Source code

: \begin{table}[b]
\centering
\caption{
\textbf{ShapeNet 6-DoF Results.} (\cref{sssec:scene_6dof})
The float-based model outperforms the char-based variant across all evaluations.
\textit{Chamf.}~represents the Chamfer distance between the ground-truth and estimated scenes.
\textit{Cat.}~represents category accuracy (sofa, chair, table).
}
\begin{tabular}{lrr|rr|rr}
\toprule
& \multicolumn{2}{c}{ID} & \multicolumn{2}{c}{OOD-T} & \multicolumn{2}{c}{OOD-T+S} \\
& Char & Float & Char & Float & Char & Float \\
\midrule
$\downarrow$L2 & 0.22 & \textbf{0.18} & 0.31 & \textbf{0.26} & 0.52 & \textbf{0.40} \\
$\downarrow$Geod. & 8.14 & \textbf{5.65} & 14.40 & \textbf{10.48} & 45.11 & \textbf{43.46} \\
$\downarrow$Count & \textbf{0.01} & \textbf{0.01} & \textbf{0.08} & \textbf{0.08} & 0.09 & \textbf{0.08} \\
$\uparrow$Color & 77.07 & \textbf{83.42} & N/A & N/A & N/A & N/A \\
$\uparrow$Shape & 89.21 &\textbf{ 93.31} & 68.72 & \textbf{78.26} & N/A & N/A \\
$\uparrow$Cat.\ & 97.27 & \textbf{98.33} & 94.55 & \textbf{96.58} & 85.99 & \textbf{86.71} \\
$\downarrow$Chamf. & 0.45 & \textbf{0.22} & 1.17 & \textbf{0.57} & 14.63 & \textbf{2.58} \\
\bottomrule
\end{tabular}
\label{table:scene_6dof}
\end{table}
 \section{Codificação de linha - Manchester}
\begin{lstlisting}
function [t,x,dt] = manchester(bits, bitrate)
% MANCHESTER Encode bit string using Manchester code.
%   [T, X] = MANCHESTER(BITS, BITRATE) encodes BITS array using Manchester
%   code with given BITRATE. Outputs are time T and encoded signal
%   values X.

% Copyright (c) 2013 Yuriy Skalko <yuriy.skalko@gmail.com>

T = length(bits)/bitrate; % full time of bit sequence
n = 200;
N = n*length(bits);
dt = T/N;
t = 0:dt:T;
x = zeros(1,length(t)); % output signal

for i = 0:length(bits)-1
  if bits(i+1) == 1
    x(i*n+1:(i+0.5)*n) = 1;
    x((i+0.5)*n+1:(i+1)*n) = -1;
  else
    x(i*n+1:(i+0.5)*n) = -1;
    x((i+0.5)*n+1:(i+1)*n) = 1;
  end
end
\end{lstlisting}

### ACTION ITEM
What is needed is an exact transcription of all the data.

### RESPONSE FOR THIS EXERCISE
Source code

: \begin{table}[b]
\centering
\caption{
\textbf{ShapeNet 6-DoF Results.} (\cref{sssec:scene_6dof})
The float-based model outperforms the char-based variant across all evaluations.
\textit{Chamf.}~represents the Chamfer distance between the ground-truth and estimated scenes.
\textit{Cat.}~represents category accuracy (sofa, chair, table).
}
\begin{tabular}{lrr|rr|rr}
\toprule
& \multicolumn{2}{c}{ID} & \multicolumn{2}{c}{OOD-T} & \multicolumn{2}{c}{OOD-T+S} \\
& Char & Float & Char & Float & Char & Float \\
\midrule
$\downarrow$L2 & 0.22 & \textbf{0.18} & 0.31 & \textbf{0.26} & 0.52 & \textbf{0.40} \\
$\downarrow$Geod. & 8.14 & \textbf{5.65} & 14.40 & \textbf{10.48} & 45.11 & \textbf{43.46} \\
$\downarrow$Count & \textbf{0.01} & \textbf{0.01} & \textbf{0.08} & \textbf{0.08} & 0.09 & \textbf{0.08} \\
$\uparrow$Color & 77.07 & \textbf{83.42} & N/A & N/A & N/A & N/A \\
$\uparrow$Shape & 89.21 &\textbf{ 93.31} & 68.72 & \textbf{78.26} & N/A & N/A \\
$\uparrow$Cat.\ & 97.27 & \textbf{98.33} & 94.55 & \textbf{96.58} & 85.99 & \textbf{86.71} \\
$\downarrow$Chamf. & 0.45 & \textbf{0.22} & 1.17 & \textbf{0.57} & 14.63 & \textbf{2.58} \\
\bottomrule
\end{tabular}
\label{table:scene_6dof}
\end{table}
 \section{Codificação de linha - Manchester}
\begin{lstlisting}
function [t,x,dt] = manchester(bits, bitrate)
% MANCHESTER Encode bit string using Manchester code.
%   [T, X] = MANCHESTER(BITS, BITRATE) encodes BITS array using Manchester
%   code with given BITRATE. Outputs are time T and encoded signal
%   values X.

% Copyright (c) 2013 Yuriy Skalko <yuriy.skalko@gmail.com>

T = length(bits)/bitrate; % full time of bit sequence
n = 200;
N = n*length(bits);
dt = T/N;
t = 0:dt:T;
x = zeros(1,length(t)); % output signal

for i = 0:length(bits)-1
  if bits(i+1) == 1
    x(i*n+1:(i+0.5)*n) = 1;
    x((i+0.5)*n+1:(i+1)*n) = -1;
  else
    x(i*n+1:(i+0.5)*n) = -1;
    x((i+0.5)*n+1:(i+1)*n) = 1;
  end
end
\end{lstlisting}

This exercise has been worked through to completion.